→ INSTRUCTIONS FOR THE TASK: From the records below, print exactly the lines starting at the one containing "vfov_deg: 53.1" and ending at the one containing "focal_mm: 5", ends included, and nothing else.

→ TASK MATERIAL:
****************

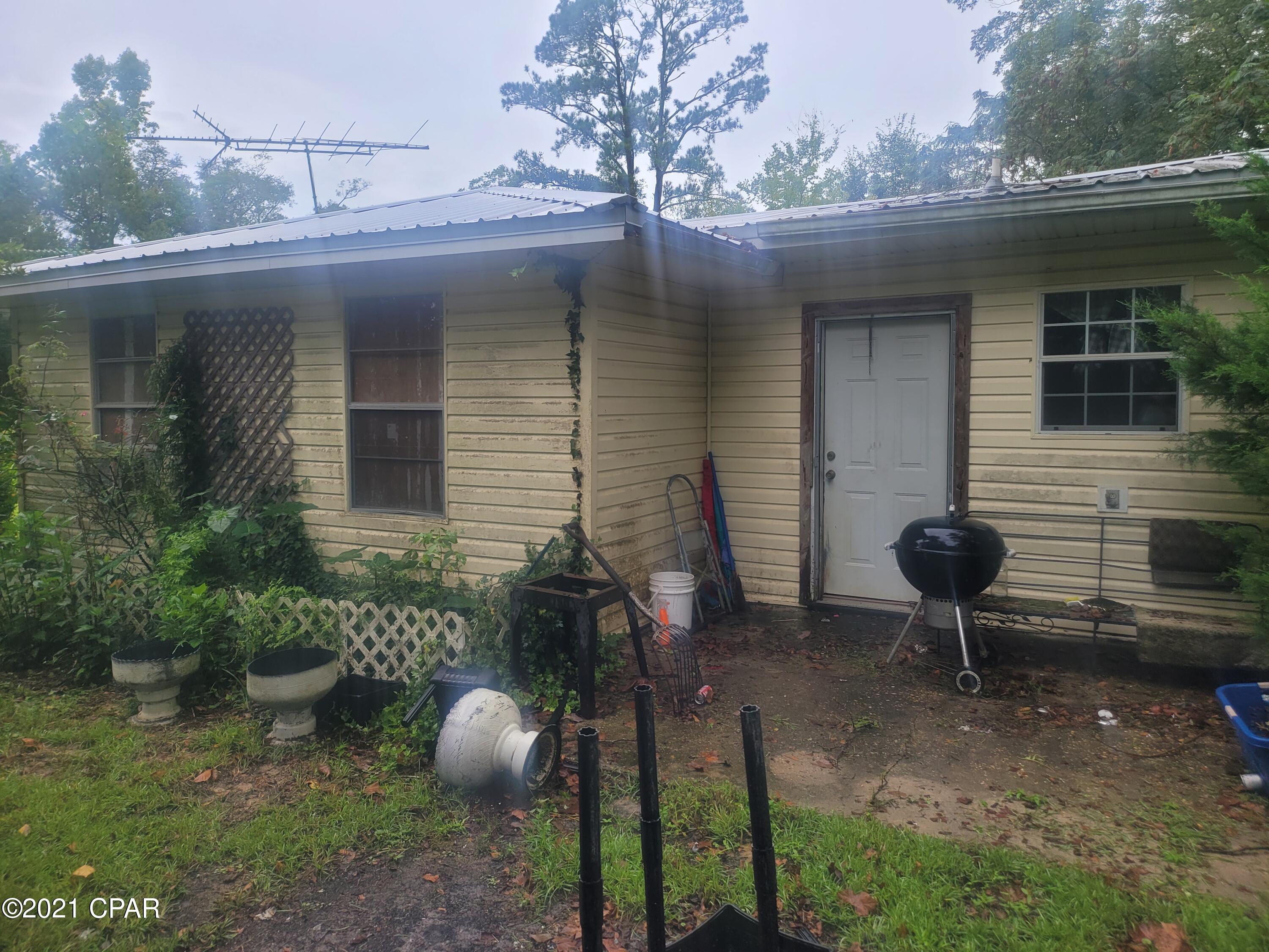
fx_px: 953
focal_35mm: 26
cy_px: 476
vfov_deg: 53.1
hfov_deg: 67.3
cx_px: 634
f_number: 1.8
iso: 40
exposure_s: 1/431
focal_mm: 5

****************

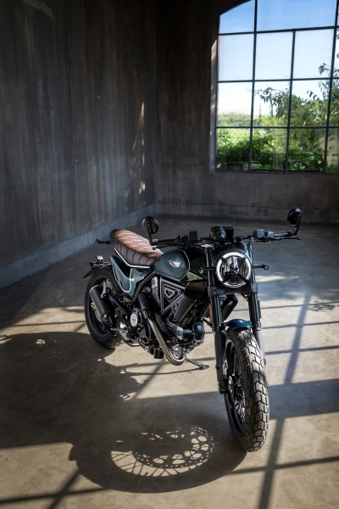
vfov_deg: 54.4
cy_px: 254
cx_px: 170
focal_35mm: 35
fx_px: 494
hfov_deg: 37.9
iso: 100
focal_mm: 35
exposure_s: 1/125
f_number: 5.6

****************

→ EXERCISE OUTPUT:
vfov_deg: 53.1
hfov_deg: 67.3
cx_px: 634
f_number: 1.8
iso: 40
exposure_s: 1/431
focal_mm: 5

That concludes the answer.